• [Exercise prompt] From the passage below on populist smears, return the words starting at "Rowling and Riley" and ending at "them, however weakly.", copied without any change.

• [Supplied passage]
In Britain, Europe and the US, extremists of the Right and Left use vicious ad hominem attacks to boost their populist appeal
The defining noise of the modern West is a vicious whine. Today’s political winners are not generous in victory. They remain underdogs in their own minds and the minds of tens of millions who follow them: the victims of powerful forces, whose duplicity is beyond measure. In their fight against elites real and imagined, all tactics are justified. They can lie and cheat, engage in the modern equivalent of witch burnings, and mob their targets online. The willingness to descend into verbal violence surely presages actual violence. Indeed, the thuggery is already beginning.
Look everywhere and you see an inquisitorial insistence on the sinfulness of anyone who disagrees with the far Right or Left. Competing interests or philosophies no longer explain a rival view of the world. Dissent is evidence of personal wickedness and corruption. It is the personal element that is the most striking feature of modern conspiratorial politics. The underlying assumption is that an opponent would agree with Brexit or Trump or Jeremy Corbyn if they were honest. Only their sinfulness can explain why they refuse to embrace the true faith; a sinfulness fed by corrupt monetary motives, or an irrational hatred of whites, Muslims or sovereign nation states.
Like secret policemen building a case for a show trial, today’s activists scour social media for anything that may be twisted to use against their enemies. If the evidence isn’t there, they make it up. In my world of the British liberal Left, the invention of smears has become standard practice. Corbyn’s propagandists routinely claim that J.K. Rowling opposes the Labour leadership because she is so consumed by greed that she will do anything to stop a left-wing government raising her taxes. Rowling, in fact, chooses to live in Scotland, which has higher tax rates than England. If greed consumed her, she would have moved to a tax haven years ago or merely shifted across the Tweed.
Meanwhile, the far Left claimed that the TV presenter Rachael Riley’s own tweets show the real reason she exposes left-wing anti-Semitism is not that there is endemic and institutionalised racism in the Labour Party. To entertain that thought marks you a heretic. No, she invents an imaginary racism because she is an Islamophobe, spreading lies about Labour to do down Muslims in general and Palestinians in particular. To reach this conclusion, her enemies counterfeited the evidence “proving” that she was motivated by religious prejudice. The forged tweets were so crude only a cultist could have entertained the thought that they might have been genuine. Needless to add, thousands did.
Rowling and Riley are famous, and I can see the opportunist case for lying about them as their political interventions reach a mass audience. A more telling sign of the totalitarian mentality of the populist Left is its determination to go after obscure figures who could not possibly swing public opinion against their cause. The ex-Labour councillor in the north-east, the Jewish anti-racist campaigner, random members of the public who take on Corbyn with throwaway lines, turn on their phones and find themselves the target of online pile-ons, organised by his media supporters, who are Labour Party apparatchiks in all but name. They can and do summon thousands of yapping dogs to snarl on the Left’s behalf against anyone who threatens them, however weakly.

• [Provided data]
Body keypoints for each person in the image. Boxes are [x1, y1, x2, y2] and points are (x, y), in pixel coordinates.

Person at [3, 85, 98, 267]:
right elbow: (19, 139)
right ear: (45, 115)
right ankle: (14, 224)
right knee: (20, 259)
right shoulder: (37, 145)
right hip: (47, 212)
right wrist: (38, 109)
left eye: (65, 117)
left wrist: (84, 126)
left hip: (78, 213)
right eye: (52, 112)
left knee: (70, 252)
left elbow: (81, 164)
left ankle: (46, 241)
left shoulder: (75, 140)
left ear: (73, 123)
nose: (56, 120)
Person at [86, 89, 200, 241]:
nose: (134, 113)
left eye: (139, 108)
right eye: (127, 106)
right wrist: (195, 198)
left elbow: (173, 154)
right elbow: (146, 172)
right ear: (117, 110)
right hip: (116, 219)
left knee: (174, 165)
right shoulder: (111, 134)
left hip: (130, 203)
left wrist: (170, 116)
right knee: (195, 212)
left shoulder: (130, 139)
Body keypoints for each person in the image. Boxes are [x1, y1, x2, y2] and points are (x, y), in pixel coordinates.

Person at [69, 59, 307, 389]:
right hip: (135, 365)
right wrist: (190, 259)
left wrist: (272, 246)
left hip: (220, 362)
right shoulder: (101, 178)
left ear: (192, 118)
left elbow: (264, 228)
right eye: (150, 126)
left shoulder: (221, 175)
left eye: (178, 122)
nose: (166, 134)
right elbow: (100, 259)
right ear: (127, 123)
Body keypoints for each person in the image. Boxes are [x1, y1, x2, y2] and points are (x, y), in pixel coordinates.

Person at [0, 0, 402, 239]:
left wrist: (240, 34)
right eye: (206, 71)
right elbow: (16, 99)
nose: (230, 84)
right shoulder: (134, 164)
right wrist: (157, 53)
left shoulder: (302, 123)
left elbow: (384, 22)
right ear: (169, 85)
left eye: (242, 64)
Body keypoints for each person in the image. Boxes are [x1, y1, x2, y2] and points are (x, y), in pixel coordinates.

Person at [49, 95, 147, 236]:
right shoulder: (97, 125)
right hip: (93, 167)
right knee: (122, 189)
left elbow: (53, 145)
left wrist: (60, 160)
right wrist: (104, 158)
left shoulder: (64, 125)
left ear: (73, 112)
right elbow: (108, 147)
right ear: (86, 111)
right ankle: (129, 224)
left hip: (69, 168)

• [Answer section]
Rowling and Riley are famous, and I can see the opportunist case for lying about them as their political interventions reach a mass audience. A more telling sign of the totalitarian mentality of the populist Left is its determination to go after obscure figures who could not possibly swing public opinion against their cause. The ex-Labour councillor in the north-east, the Jewish anti-racist campaigner, random members of the public who take on Corbyn with throwaway lines, turn on their phones and find themselves the target of online pile-ons, organised by his media supporters, who are Labour Party apparatchiks in all but name. They can and do summon thousands of yapping dogs to snarl on the Left’s behalf against anyone who threatens them, however weakly.